→ Tasks to complete
a: Copy the elderberry wine thread word for word, starting with "Elderberry alone can" and going on through "use fresh fruit.".
b: Extend the elderberry wine forum thread past its last line.

→ Page excerpt
# Elderberry wine



## markosz (Sep 4, 2013)

Hi everyone 
I like to ask you all for advice on elderberry wine any sugestion. great recipe will be appreciated


----------



## Julie (Sep 4, 2013)

There are several recipes in our recipe section that you can look at, besides recipes what else do you want to know?


----------



## jamesngalveston (Sep 4, 2013)

besides recipes what else do you want to know?
__________________
Julie

Will the New Orleans Saints win there first game.


----------



## markosz (Sep 4, 2013)

Thank you for respond first of all I would like to find out if this fruit makes really good wine is it truth that elderberry have to be mix with other fruit what's is best dried fruit fresh fruit or wine kit ? Any sugestion welcome thank you


----------



## Julie (Sep 4, 2013)

Yes it makes a great wine myself. It is one of my favorite fruit wines. I make a full body, then I take the berries and add it to a Niagara to make a blush. I have also taken the elderberry seconds and added it to a bucket of choke cherry wine.


----------



## markosz (Sep 4, 2013)

I don't see any elderberry wine recipe on mobile side


----------



## pjd (Sep 4, 2013)

markosz said:


> Thank you for respond first of all I would like to find out if this fruit makes really good wine is it truth that elderberry have to be mix with other fruit what's is best dried fruit fresh fruit or wine kit ? Any sugestion welcome thank you


 
Elderberry alone can make the best wine ever. My 2010 vintage is still the best i ever had. It also blends well with dry reds or semi sweet whites to make a nice blush. I always use fresh fruit.


----------



## markosz (Sep 4, 2013)

Julie do you have good recepie for 3 gal carboy how much fruit I will need?


----------



## pjd (Sep 4, 2013)

markosz said:


> Julie do you have good recepie for 3 gal carboy how much fruit I will need?


 
I'm not Julie but 15 pounds would be appropriate.


----------



## markosz (Sep 4, 2013)

When you make wine from fresh fruit you ferment whole fruit or just juice how much sugar you adding?


----------



## WVMountaineerJack (Sep 4, 2013)

→ Record set

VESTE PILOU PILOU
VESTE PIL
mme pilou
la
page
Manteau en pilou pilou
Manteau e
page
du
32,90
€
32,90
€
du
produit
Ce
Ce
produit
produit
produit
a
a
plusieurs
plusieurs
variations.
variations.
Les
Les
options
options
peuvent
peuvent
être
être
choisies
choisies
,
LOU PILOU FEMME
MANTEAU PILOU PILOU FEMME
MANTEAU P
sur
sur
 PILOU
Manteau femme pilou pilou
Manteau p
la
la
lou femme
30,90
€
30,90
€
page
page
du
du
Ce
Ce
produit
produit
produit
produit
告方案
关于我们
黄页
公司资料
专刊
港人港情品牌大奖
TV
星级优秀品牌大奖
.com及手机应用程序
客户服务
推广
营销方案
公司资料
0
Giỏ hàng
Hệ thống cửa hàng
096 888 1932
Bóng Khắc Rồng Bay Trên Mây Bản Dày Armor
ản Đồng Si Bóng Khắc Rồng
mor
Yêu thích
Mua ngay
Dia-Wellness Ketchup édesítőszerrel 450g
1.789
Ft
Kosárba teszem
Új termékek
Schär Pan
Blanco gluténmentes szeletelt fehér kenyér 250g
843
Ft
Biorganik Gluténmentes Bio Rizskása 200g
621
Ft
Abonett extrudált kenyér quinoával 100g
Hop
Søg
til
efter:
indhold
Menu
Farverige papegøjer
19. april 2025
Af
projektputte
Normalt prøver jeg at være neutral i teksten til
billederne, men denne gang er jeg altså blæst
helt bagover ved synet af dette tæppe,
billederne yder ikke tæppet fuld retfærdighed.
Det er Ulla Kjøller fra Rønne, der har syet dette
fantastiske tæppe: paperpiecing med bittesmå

--

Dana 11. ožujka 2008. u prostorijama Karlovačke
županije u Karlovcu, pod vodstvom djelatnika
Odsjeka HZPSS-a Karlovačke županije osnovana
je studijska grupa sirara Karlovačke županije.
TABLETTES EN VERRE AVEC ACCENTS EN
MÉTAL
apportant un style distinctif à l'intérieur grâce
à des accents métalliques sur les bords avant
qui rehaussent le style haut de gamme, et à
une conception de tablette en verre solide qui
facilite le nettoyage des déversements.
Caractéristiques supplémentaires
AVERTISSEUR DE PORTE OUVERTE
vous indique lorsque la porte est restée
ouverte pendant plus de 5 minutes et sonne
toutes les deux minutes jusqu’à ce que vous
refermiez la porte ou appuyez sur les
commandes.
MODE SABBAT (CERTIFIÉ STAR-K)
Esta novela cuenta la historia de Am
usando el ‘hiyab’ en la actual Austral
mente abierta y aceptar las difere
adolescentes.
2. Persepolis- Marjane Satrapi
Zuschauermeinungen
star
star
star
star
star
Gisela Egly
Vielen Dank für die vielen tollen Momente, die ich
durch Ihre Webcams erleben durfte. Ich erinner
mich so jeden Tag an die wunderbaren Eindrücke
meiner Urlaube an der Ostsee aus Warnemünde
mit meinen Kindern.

→ Results by task
a:
Elderberry alone can make the best wine ever. My 2010 vintage is still the best i ever had. It also blends well with dry reds or semi sweet whites to make a nice blush. I always use fresh fruit.

b:
First, what style of elderberry wine are you trying to make? A dry table wine, a big sweet wine, nobody can answer such general questions. I have used from 3-10 pounds of fresh fruit/gal and 36 ounces of dried berries/5 gallons, depending on the style. I think the dried ones taste a little deeper than the fresh fruit if that is really a valid description, its kind of like grapes vs raisans, rasains have a deeper taste than the fresh fruit. A little oak goes well with the elderberries and it mixes with almost any other fruit especially with red berries. Follow my link in sig for some recipies. Also better to learn to make a style using your hydrometer instead of just following a recipe. WVMJ


----------



## markosz (Sep 4, 2013)

Pjd thank you
Please let me know how you start any favorite east , acid , how much sugar to start everything


----------



## Julie (Sep 4, 2013)

You are in good hands with WVMountaineerJack,no one can give you better advice on elderberries.


----------



## markosz (Sep 4, 2013)

Yes I like dry table wine , and I will use my hydrometer what I like is just general information I always change things so I will not follow you step by step


----------



## markosz (Sep 4, 2013)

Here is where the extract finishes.